昨日と今日
昨日、実作講座があり、祐二さんが「戦争をテーマにした詩」ということで講義をしてくれました。戦争ということも決して避けて通れないテーマ、さまざまな詩を紹介していただき、いろいろと考えさせられました。戦争についても、ですが、また、戦争の詩、ということについてもです。で、講義のあとも、みんなで盛り上がり、とてもいい回になったと思います。祐二さん、仕事でお忙しいのに本当にありがとうございました。
・・・戦争の詩というと、私の中ではまず与謝野晶子の「君死にたまふことなかれ」そして、プレヴェールの「バルバラ」、それからアルチュール・ランボーの有名な詩「谷間に眠る者」など。
ちょっとよそからコピーしてきたものをはりつけますね。いろいろな人が訳をしておられますが、下は中原中也の訳です。
これは緑の窪、其処に小川は
銀のつづれを小草(おぐさ)にひっかけ、
其処に陽は、矜(ほこ)りかな山の上から
顔を出す、泡立つ光の小さな谷間。
若い兵卒、口を開(あ)き、頭は露(む)き出し
頸は露けき草に埋まり、
眠ってる、草ン中に倒れているんだ雲(そら)の下(もと)、
蒼ざめて。陽光(ひかり)はそそぐ緑の寝床に。
両足を、水仙菖(すいせんあやめ)に突っ込んで、眠ってる、微笑んで、
病児の如く微笑んで、夢に入ってる。
自然よ、彼をあっためろ、彼は寒い!
いかな香気も彼の鼻腔にひびきなく、
陽光(ひかり)の中にて彼眠る、片手を静かな胸に置き、
見れば二つの血の孔(あな)が、右脇腹に開(あ)いている。
そして、下は壺齋散人という方のブログから引用させていただきました。
ここは小川がせせらぐ緑の窪地
草は銀の切れ端のようになびき
太陽は山の頂から光を注ぐ
ここは光あふれる小さな谷間
若い兵士が眠っている
口をあけ帽子も被らず首をクレソンに埋めて
大空の下 草の上にのびのびと横たわる
青ざめた唇には光が雨となって降り注ぐ
足をグラジオラスの茂みに埋め
子どものような笑みを浮かべて若者は眠る
自然よ この冷たくなった若者を暖めておくれ
どんな香りももう若者の鼻にただようことはない
若者は陽光の中で静かに眠る
手を胸に 脇腹には二つの赤い穴を抱えて
そして、原詩です。
Le dormeur du val
Arthur RIMBAUD (1854-1891)
Accrochant follement aux herbes des haillons
D'argent ; où le soleil, de la montagne fière,
Luit : c'est un petit val qui mousse de rayons.

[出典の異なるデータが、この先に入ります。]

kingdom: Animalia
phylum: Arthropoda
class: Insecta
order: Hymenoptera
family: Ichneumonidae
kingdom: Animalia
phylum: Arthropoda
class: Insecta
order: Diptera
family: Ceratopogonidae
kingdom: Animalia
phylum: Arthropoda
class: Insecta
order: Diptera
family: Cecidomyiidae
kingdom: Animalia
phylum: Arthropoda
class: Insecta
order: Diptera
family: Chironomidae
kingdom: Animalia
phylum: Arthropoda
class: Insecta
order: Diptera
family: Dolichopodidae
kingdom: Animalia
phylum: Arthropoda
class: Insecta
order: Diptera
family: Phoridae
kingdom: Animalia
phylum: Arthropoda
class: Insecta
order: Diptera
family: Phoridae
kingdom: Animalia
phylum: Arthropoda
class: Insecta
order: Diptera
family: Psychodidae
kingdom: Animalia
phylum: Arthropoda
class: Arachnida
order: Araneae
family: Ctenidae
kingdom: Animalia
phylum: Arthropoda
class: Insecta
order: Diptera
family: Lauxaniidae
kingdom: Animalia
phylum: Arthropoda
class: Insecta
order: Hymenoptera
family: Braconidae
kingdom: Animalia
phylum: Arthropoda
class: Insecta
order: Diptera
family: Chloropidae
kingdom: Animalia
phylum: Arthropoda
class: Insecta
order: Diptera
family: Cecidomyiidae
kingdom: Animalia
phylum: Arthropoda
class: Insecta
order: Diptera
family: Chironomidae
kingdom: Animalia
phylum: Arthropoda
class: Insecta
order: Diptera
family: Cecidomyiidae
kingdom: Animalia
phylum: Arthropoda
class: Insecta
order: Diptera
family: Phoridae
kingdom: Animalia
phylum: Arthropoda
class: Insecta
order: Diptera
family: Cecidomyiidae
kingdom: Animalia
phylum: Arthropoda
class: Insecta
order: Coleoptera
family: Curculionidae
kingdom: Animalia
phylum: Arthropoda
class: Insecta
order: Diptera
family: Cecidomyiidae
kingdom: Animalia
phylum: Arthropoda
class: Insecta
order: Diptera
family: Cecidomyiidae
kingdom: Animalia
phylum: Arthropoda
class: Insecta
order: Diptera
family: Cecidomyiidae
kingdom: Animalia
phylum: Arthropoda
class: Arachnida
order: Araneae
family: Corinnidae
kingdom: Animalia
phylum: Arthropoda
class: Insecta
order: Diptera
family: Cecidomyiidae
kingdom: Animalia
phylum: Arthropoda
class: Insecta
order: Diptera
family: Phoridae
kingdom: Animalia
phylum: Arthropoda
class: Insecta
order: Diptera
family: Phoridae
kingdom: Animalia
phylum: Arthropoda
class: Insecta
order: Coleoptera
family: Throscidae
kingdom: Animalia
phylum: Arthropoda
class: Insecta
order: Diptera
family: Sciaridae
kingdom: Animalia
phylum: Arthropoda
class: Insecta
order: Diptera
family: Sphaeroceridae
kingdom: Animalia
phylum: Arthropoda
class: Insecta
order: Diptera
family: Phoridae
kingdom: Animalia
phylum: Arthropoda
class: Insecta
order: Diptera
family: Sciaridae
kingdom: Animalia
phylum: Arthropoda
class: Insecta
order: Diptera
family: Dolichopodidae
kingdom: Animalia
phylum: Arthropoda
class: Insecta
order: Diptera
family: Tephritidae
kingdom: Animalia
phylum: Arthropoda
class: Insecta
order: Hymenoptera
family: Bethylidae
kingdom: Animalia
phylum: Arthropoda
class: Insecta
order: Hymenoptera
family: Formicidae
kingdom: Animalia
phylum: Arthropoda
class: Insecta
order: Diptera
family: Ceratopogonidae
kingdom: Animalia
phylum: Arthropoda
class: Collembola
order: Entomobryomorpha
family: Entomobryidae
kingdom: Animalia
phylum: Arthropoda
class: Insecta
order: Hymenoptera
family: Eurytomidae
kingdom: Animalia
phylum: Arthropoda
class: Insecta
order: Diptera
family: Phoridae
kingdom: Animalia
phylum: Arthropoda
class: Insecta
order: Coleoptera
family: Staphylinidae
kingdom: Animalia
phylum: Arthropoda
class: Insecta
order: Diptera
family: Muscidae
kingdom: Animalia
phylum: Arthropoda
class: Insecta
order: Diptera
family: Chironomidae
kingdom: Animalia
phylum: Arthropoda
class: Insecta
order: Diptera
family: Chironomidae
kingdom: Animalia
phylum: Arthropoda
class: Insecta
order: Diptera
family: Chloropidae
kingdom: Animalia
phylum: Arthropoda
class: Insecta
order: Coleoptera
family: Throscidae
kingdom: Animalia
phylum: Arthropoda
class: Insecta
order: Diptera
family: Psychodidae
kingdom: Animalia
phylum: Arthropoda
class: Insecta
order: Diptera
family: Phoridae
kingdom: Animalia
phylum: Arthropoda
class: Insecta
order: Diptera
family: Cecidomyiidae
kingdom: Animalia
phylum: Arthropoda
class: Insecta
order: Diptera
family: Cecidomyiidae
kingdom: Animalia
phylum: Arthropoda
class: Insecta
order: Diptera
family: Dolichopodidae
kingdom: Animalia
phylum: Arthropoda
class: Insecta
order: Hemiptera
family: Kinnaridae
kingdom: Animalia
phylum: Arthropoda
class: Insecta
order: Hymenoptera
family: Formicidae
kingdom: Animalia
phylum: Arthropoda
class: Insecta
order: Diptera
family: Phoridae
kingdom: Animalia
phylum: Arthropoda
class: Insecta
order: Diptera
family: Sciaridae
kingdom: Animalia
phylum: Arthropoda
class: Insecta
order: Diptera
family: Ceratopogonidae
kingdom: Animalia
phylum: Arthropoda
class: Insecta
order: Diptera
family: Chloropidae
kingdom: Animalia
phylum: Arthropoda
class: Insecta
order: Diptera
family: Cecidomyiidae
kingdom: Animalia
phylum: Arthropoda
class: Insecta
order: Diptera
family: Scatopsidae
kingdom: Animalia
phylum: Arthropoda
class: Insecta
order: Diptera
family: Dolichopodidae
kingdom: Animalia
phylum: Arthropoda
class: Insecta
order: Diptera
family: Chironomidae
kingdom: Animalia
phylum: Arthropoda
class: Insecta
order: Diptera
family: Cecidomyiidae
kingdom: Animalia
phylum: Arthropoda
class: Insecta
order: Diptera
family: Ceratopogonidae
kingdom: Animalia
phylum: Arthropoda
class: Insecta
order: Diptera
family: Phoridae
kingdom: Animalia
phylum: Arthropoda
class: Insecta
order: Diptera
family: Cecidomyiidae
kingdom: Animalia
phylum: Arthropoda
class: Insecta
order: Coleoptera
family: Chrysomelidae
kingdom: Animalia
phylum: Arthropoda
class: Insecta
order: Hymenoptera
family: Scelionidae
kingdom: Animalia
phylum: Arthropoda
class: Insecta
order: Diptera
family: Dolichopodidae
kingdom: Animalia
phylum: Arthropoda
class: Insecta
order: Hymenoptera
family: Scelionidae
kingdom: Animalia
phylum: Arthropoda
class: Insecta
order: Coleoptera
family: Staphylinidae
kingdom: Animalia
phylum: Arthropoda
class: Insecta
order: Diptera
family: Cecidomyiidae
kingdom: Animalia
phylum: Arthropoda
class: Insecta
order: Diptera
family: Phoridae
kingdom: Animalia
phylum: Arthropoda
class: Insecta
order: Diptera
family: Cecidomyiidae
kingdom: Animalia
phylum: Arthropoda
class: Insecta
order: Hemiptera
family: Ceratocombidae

Un soldat jeune, bouche ouverte, tête nue,
Et la nuque baignant dans le frais cresson bleu,
Dort ; il est étendu dans l'herbe, sous la nue,
Pâle dans son lit vert où la lumière pleut.
Les pieds dans les glaïeuls, il dort. Souriant comme
Sourirait un enfant malade, il fait un somme :
Nature, berce-le chaudement : il a froid.
Les parfums ne font pas frissonner sa narine ;
Il dort dans le soleil, la main sur sa poitrine,
Tranquille. Il a deux trous rouges au côté droit.